Hi Karl, please put me in for 10 chrome stoppers.  Shoot me a total and I will PP you asap.
Thanks,


----------



## Jarheaded (Jan 16, 2008)

Hey Karl, 
  After all this, do you have any hair left and if you do, did you notice any color changes, like greyer? 
Thanks,Johnnie


----------



## karlkuehn (Jan 16, 2008)

> _Originally posted by Jarheaded_
> 
> Hey Karl,
> After all this, do you have any hair left and if you do, did you notice any color changes, like greyer?
> Thanks,Johnnie



Well, on the upside, I really think it makes me look a little more dapper and distinguished. heh []


----------



## txbatons (Jan 24, 2008)

Karl,
Any news on when the stoppers will be in?


----------



## karlkuehn (Jan 24, 2008)

Yep! They left Phoenix last night, should be here within a couple days, and I'll start shipping out!


----------



## txbatons (Jan 24, 2008)

Good to hear! Thanks.


----------



## badger (Jan 24, 2008)

Thanks for the update!


----------



## Jarheaded (Jan 25, 2008)

Thats kind of disappointing. I thought you were putting some DIW burl on them and turning them for us.


----------



## karlkuehn (Jan 25, 2008)

Seems like everything I'm turning these days is out of DIW.
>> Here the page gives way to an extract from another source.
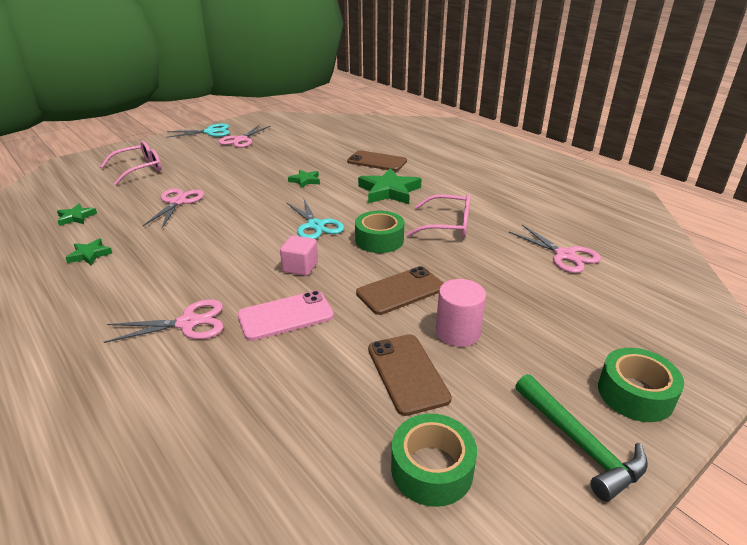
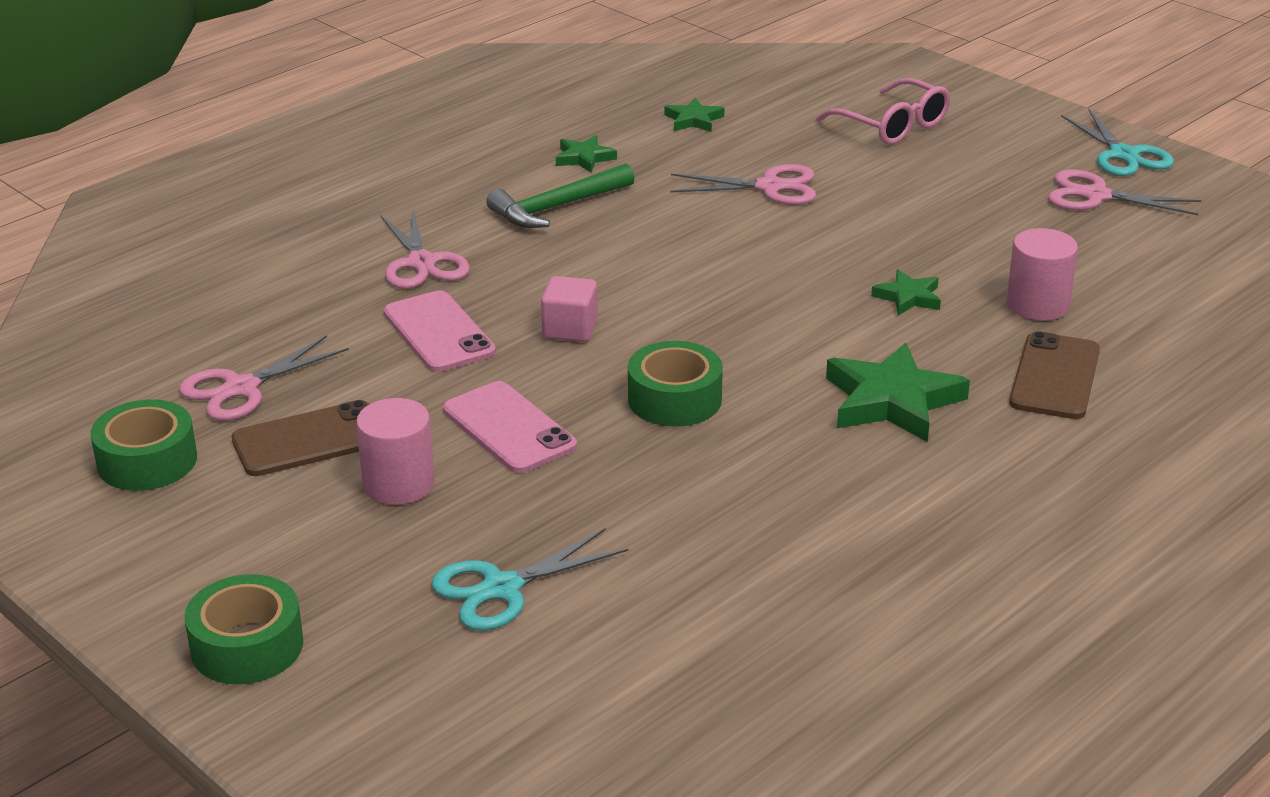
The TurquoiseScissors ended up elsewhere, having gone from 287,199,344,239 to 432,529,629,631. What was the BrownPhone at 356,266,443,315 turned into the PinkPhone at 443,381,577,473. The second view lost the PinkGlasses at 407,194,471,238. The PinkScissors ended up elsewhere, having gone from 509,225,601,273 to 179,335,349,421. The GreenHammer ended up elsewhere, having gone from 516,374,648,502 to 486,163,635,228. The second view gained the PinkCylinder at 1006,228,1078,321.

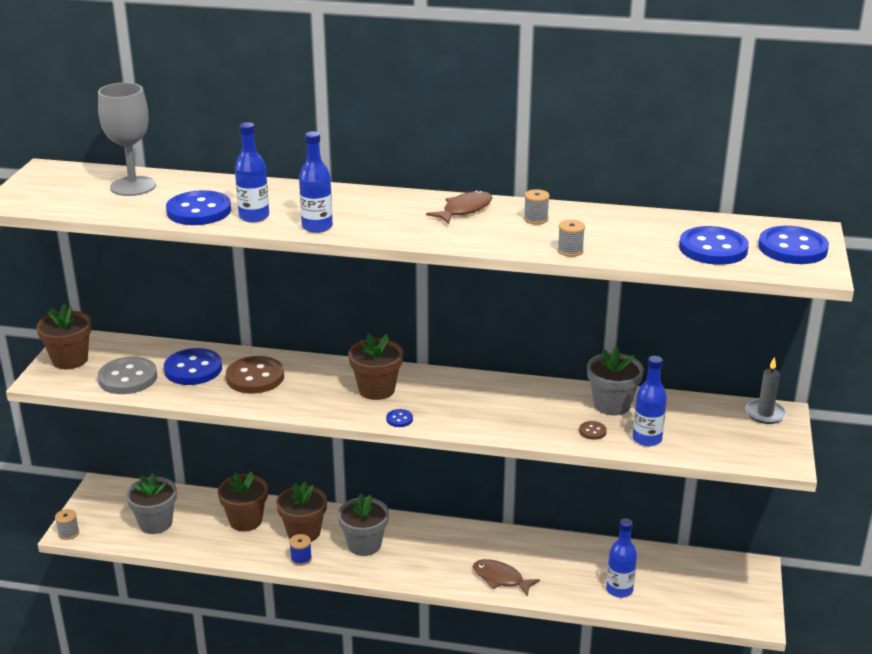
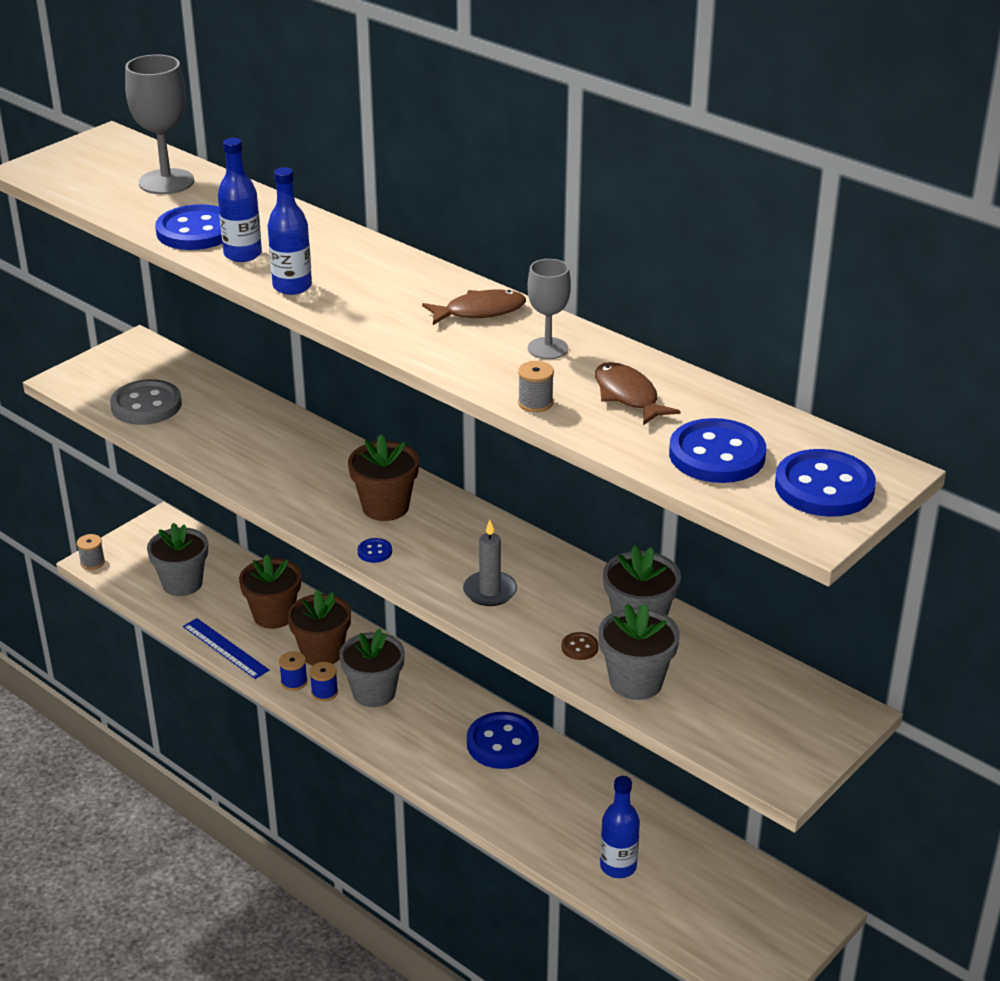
The second view lost the BrownFlowerPot at 36,304,92,369. The BlueButton ended up elsewhere, having gone from 164,348,222,385 to 467,712,539,769. The second view lost the BrownButton at 226,356,284,394. The BrownFish ended up elsewhere, having gone from 473,559,540,597 to 595,362,681,425. Where the GreySpool stood at 524,189,550,225, the GreyGoblet came to stand at 527,259,571,359. Where the BlueBottle stood at 633,356,667,446, the GreyFlowerPot came to stand at 599,603,680,700. The GreyCandle ended up elsewhere, having gone from 745,357,787,424 to 463,520,517,606. The second view gained the BlueRuler at 183,618,269,679. The second view gained the BlueSpool at 310,662,338,701.

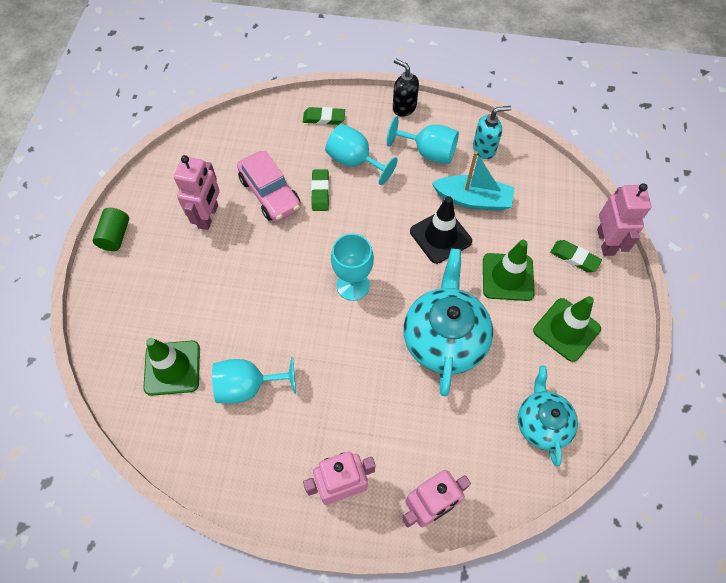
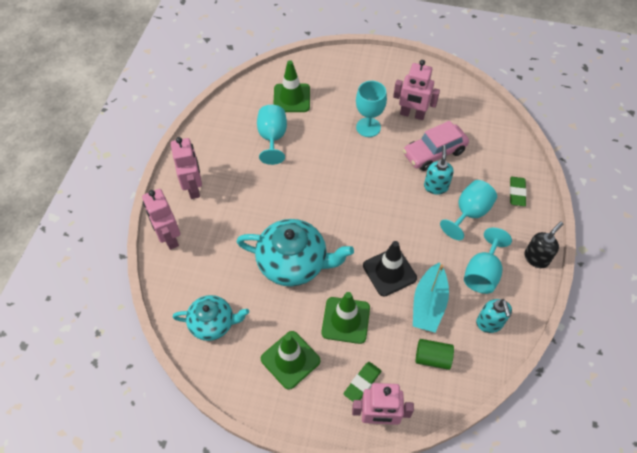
The GreenCylinder ended up elsewhere, having gone from 93,208,129,251 to 416,339,454,370. Where the GreenEraser stood at 311,169,329,211, the TurquoiseSoapDispenser came to stand at 424,145,454,195. The TurquoiseGoblet ended up elsewhere, having gone from 331,233,374,301 to 356,81,387,137.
Every time I turn off the lathe, open my eyes and look, that's the first thing I ask.

Did It Work?! []


----------



## karlkuehn (Jan 29, 2008)

Stoppers were all mailed out Monday A.M.

I didn't have enough room in the envelopes to cram a stopper block, but I sure tried. Sent along a pen blank instead, thanks for doing this you guys!

I can officially say that I'm broke in on the group buy thing. Learned a lot, but now I'm all set up to do it again. Next decade. heh []


----------



## badger (Jan 29, 2008)

Fantastic, thanks.  Looking forward to getting started turning these.  Thanks for your hard work.


----------



## JerrySambrook (Jan 29, 2008)

Once again, thanks for the great job you did for us.
Also, sorry you had to go through it twice, but a bigger thanks goes to your heads up inspection of the first group before just sending them out

Let me know if I can ever help you out with something

Jerry
413-262-5051


----------



## roddesigner (Jan 30, 2008)

Karl stoppers arrived today once again thanks for doing this definitely above and beyond
John


----------



## txbatons (Jan 30, 2008)

Karl,
I just got my stoppers this afternoon with the mail. Everything looks great. Thanks for all you've done. Look for PMs when I start trying to figure these out!


----------



## Jarheaded (Jan 30, 2008)

Karl,
 I got the stoppers in the mail today and the wood top part is missing on all of them.  They are great looking and I think I am happier than I would heve been with the other batch. I know you worked extremely hard to get this done and you did an outstanding job. Thank you for all the hard work you put in twice with this buy. As soon as I get my molds in, I will send you a few samples.
Thank you for everything, 
Johnnie


----------



## karlkuehn (Jan 30, 2008)

Good to hear they're getting there guys! Nice to know the post office still works. hehe

Johnnie, Bill had Yoyo turn a bunch of tops for them and they were in the box, but I thought those were for me! Jeez, you gave me a heart attack when I first read that as my eyes were immediately drawn to the word 'missing'. Waiting too hard for the third shoe to drop, I think.

You guys are more than welcome! Thanks for battling through this one for me, although I must say, the transaction with Bill was perfect as always. I didn't even open many of them to check anything because the few random ones that I did were just great! Thanks Bill. 

Back to my virtual dungeon...the code runneth over...

I need some Mountain Dew and a Hot Pocket. Gotta love sitting the dark all night staring at 20K lines of html and scripts. It'll be over soon. Site's coming along well, although I don't think I'm going to hit my ship date. heh...like working at the 'soft all over again. *shudders*


----------



## badger (Jan 31, 2008)

> _Originally posted by karlkuehn_
> Back to my virtual dungeon...the code runneth over...
> 
> I need some Mountain Dew and a Hot Pocket. Gotta love sitting the dark all night staring at 20K lines of html and scripts. It'll be over soon. Site's coming along well, although I don't think I'm going to hit my ship date. heh...like working at the 'soft all over again. *shudders*



Got my shipment today, thanks a bunch!!  Everything arrived just fine.

As for the code, I know how you feel, I've done similar work and its enough to make your eyes cross.  Also, I got out of the 'soft a couple years ago, best decision of my life.

badger


----------



## rando81 (Jan 31, 2008)

Karl , Got the bottle stoppers today , thanks for all your work on this group buy...Randy


----------



## NMDoug (Jan 31, 2008)

Karl 

Received my shinny, scratch free stoppers as well.  Thanks for a stand up job.


----------



## Firefyter-emt (Jan 31, 2008)

MIne came in too, thanks again Karl!


----------



## JerrySambrook (Feb 2, 2008)

Package came yesterday afternoon.  

Thanks for the good job.

Jerry


----------